Movies & The Chicago Theatre
Teen Wolf, starring Michael J. Fox was the last regular film shown here in 1984 before the theatre closed for a major restoration.
Besides showing movies we have also been in them: Mezzanine box A is where Robert DeNiro sat in the movie “The Untouchables”, portaying Al Capone.
We were also featured in Backdraft, Batman, Midnight Run & Blues Brothers 2000. Ironically the 2002 Oscar winning film “Chicago” was not filmed here, only our marquee was featured (the movie itself was filmed in Toronto).
Scandal at The Chicago Theatre!
In 1923 The Chicago Theatre’s organist, Jesse Crawford (also known as the ‘Poet of the Organ’), married Roosevelt Theatre’s organist, Helen Anderson. The scandal? Mr. Crawford was already married & had left his wife for Miss Anderson!
As a public relations ploy, B&K responded to this in 1924 and installed a second console so the husband and wife team could play together simultaneously.

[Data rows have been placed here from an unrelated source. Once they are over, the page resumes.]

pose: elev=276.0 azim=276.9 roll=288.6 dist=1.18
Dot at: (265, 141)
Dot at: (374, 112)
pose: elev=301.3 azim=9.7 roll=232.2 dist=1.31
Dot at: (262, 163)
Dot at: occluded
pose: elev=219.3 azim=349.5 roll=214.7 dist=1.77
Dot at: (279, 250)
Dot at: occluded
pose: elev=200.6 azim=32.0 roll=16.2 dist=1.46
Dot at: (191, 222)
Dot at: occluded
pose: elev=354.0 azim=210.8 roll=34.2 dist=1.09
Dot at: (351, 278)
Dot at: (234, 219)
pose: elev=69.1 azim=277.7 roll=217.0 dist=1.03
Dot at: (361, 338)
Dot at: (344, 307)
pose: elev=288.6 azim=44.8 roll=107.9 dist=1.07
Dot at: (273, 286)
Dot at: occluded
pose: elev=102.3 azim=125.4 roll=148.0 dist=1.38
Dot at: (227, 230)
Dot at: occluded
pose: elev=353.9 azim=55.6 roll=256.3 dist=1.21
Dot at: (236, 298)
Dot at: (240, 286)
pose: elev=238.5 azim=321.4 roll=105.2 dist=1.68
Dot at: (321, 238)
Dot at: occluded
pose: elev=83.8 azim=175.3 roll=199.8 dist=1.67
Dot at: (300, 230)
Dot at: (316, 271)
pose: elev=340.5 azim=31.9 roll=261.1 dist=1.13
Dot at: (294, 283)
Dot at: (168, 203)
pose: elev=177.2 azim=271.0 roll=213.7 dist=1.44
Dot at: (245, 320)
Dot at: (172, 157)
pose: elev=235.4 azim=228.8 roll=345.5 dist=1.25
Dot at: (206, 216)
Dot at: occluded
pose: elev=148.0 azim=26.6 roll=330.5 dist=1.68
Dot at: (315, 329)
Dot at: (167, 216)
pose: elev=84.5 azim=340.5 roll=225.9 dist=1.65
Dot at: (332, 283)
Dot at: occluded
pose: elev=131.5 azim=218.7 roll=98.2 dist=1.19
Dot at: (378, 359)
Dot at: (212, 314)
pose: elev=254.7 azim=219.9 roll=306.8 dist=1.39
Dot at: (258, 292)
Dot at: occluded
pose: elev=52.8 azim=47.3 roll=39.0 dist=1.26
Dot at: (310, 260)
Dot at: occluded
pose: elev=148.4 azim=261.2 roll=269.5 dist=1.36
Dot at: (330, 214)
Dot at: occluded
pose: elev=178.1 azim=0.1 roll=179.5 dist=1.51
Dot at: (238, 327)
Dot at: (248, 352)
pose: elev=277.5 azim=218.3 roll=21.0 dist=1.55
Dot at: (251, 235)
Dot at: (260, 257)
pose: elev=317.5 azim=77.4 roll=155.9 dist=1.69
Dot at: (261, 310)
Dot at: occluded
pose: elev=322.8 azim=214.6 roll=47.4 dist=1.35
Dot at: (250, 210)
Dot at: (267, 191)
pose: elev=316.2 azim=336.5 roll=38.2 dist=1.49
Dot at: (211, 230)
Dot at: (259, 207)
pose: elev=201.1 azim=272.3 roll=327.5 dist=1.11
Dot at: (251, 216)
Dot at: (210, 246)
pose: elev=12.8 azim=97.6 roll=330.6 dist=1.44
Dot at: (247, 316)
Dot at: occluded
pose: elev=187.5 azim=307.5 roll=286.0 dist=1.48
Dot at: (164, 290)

The idea of witnessing a couple involved in public scandal became a sensation among Chicagoans!
See where they played and find out more behind the scenes history by taking our Marquee tour.
Musical Instrument a City Landmark?
Our Wurlitzer Piper Organ has been granted city landmark status unto itself, the first musical instrument having attained such a status.
There are 4 manuals (keyboards), 29 ranks (pipes divided by types of sound) and over 1800 pipes ranging in size from a pencil to 32 feet.
There is also a custom special effects panel which includes a siren, buzzer, train, doorbell, klaxon and a bird, which were used as the organ accompanied silent films.
"America’s Most Efficient Ushers"
In 1921 B&K desired the most prominent staff and ushers had to “come from good families and be of good breeding” as well as “be able to handle large crowds without excitement or fuss”.
All ushers went through strict training and were put through military style daily inspections and wore military style uniforms with white gloves (above).
Today ushers sport a new design after a competition at the Chicago Art Institute. See the winning designs by attending one of our many shows! http://www.thechicagotheatre.com/
A Change In Scene
Inside The Chicago Theatre auditorium you may view hand painted Greek murals. These murals are not original to the theatre, but we painted in 1932-1933 to replace French country scenes in preparation for the coming 1933 Chicago World’s Fair. It was thought that Greek Mythology was more universally themed and appropriate. The center mural, which resides over the stage, is Apollo in his Chariot of the Sun.
The Balaban and Katz business crest can be seen in the stain glass window in the Grande Lobby of The Chicago Theatre. Circled around the ‘B’ and ‘K’ initials are two steeds holding ribbons of 35mm film encircled by pick up reels.
All but one glass pane are originals (from 1921). A single glass pane had to be replaced after it was taken out during a mob shooting. It is rumored that infamous gangster Al Capone was the culprit.
On September 10, 1986 The Chicago Theatre began live performances featuring Frank Sinatra as our first artist. Before leaving the theatre Sinatra left his mark, a signature on one of our backstage walls. This started a long lasting tradition as many performers have since placed their stamp via signature and murals. Check out the signature album on our Facebook page or see them in person by taking our Marquee Tour.
In the early 1900s film was considered low brow entertainment. Other fine arts such as symphony and opera were housed in beautiful venues but silent films were often viewed on white sheets draped over storefronts. In order to raise the movie presentation to a fine art the “Movie Palace Era” of the 1920s came into play and The Chicago Theatre is considered the oldest and best example.
On opening night our silent film was “The Sign on the Door” starring normal Talmadge, plus a comedy short called “The Playhouse” starring Buster Keaton. For .25 cents you could see both shows, an organ concert, a 50 piece orchestra concert and various vaudeville acts.
Think of film today. Do you consider movies a “fine art”?
See where it says “air conditioned” under the famous Chicago Theatre marquee? We were the first mechanically air conditioned movie theatre. Chicago’s Health Commissioner claimed we had the “Purest Air in America” and B&K capitalized on that by allowing pregnant women in their final trimester or anyone with lung disease to be admitted free.
Today we would be known as “Coldest Air in America” because my office is below 60 degrees!